Buch am Irchel is first mentioned around 1238 as Buoch. In 1244 it was mentioned as Bebinchon.

==Geography==
Buch am Irchel has an area of 10.2 km2. Of this area, 56.1% is used for agricultural purposes, while 37.8% is forested. Of the rest of the land, 6% is settled (buildings or roads) and the remainder (0.1%) is non-productive (rivers, glaciers or mountains).

The municipality includes the sections of Ober- and Unterbuch, which are located on the north-east slope of the Irchel elevation. It also includes the sections of Wiler, Bebikon, Desibach and Oberhueb. In 1855, the village of Gräslikon became part of Berg am Irchel.

==Demographics==
Buch am Irchel has a population (as of ) of . As of 2007, 5.0% of the population was made up of foreign nationals. Over the last 10 years the population has grown at a rate of 17.5%. Most of the population (As of 2000) speaks German (98.4%), with English and Spanish being the second most common ( 0.3%).

In the 2007 election the most popular party was the SVP which received 46.8% of the vote. The next three most popular parties were the CSP (12.9%), the FDP (12.2%) and the SPS (8.6%).

The age distribution of the population (As of 2000) is children and teenagers (0–19 years old) make up 30.8% of the population, while adults (20–64 years old) make up 58.7% and seniors (over 64 years old) make up 10.6%. The entire Swiss population is generally well educated. In Buch am Irchel about 86.9% of the population (between age 25-64) have completed either non-mandatory upper secondary education or additional higher education (either university or a Fachhochschule).
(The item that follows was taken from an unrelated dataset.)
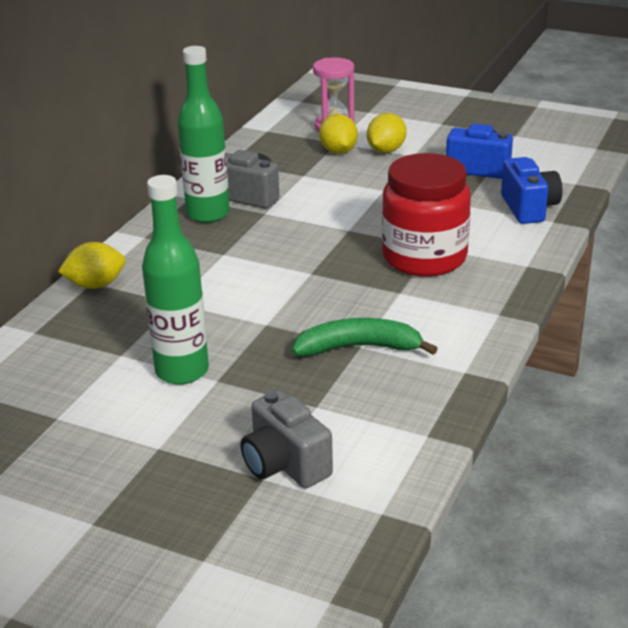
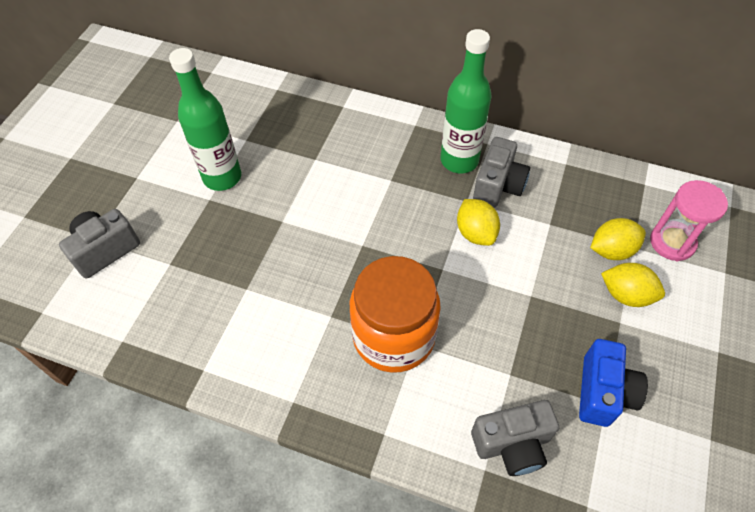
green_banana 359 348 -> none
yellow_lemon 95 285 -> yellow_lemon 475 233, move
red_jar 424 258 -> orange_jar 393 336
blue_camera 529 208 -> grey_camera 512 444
Buch am Irchel has an unemployment rate of 0.84%. As of 2005, there were 89 people employed in the primary economic sector and about 31 businesses involved in this sector. 31 people are employed in the secondary sector and there are five businesses in this sector. 50 people are employed in the tertiary sector, with 15 businesses in this sector.
The historical population is given in the following table:

| year | population |
|---|---|
| 1634 | 311 |
| 1736 | 600 |
| 1850 | 840^{a} |
| 1900 | 516 |
| 1950 | 445 |
| 2000 | 728 |

 Including Gräslikon, which became part of Berg am Irchel in 1855.